A central reservation is flanked on either side by tables but the very front of the restaurant boasts two circular booths which can take around ten people, and there is a similar booth at the opposite end. There’s is also a second fireplace in the restaurant beside a maitre d’ station.
Tony comments, “I think the bar is amazing. It looks the part – I wanted it to reflect the style of the Prohibition era of the 1930’s and I think it does just that. When you walk into the bar, even if it is empty, it has a cracking atmosphere.”
Says Mario, “We wanted to create best high-end bar in Glasgow and I think we have achieved that. That doesn’t mean to say we won’t be tweaking things, we already are. Since we have opened we have been busy beyond our expectations and we have been changing our design slightly to ensure that our customers needs are met. In the next few weeks you will see some further changes with large sofa’s being introduced in the bar.”

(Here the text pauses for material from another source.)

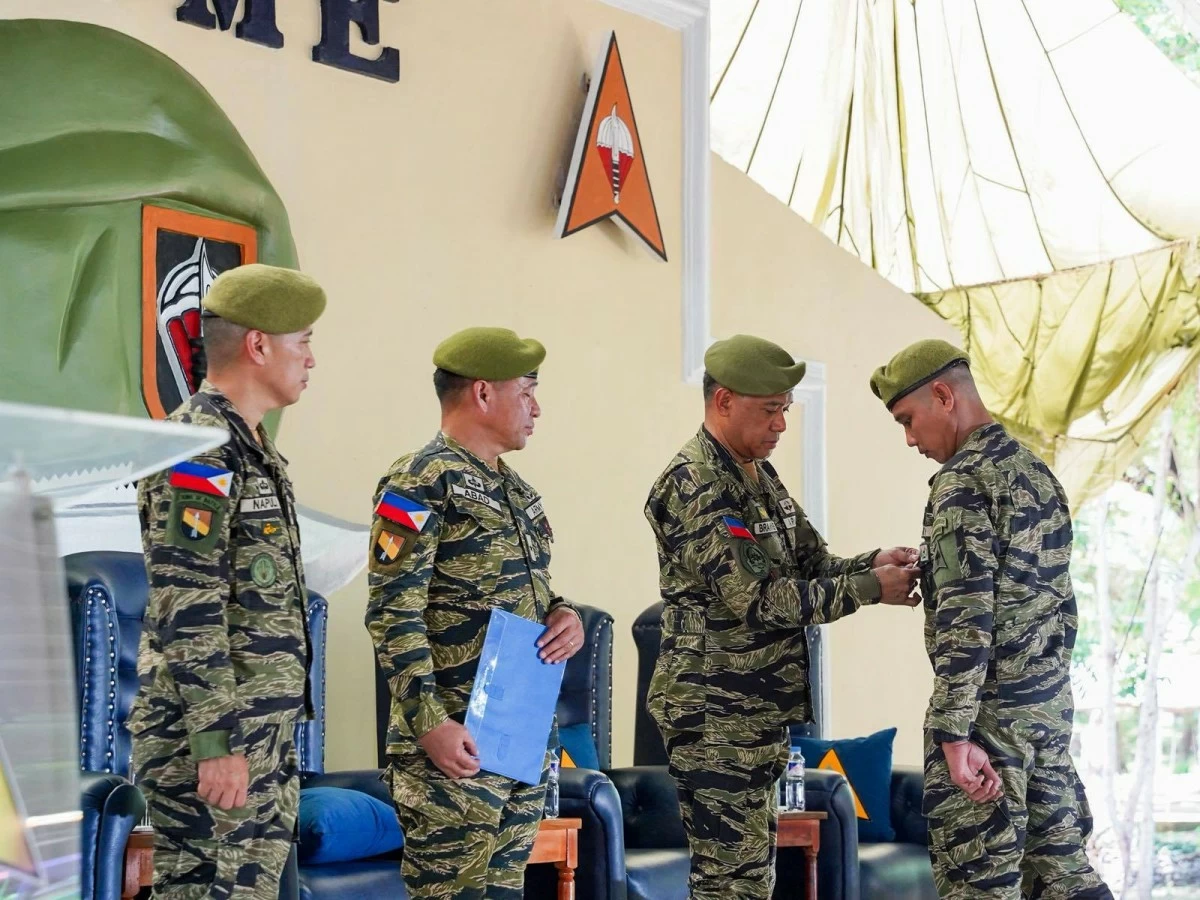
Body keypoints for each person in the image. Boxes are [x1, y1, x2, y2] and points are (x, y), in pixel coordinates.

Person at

Lesley concludes, “The finished design is in the fine detail throughout. The reclaimed trunks at the doorway, the custom Anchor Line clock on the wall, the ships names on the ornate frieze. Every time you visit there is something else that will catch your eye.”
It strikes me that the Henderson Brothers who originally commissioned the building would be very impressed by the look and feel of The Anchor Line. I certainly am.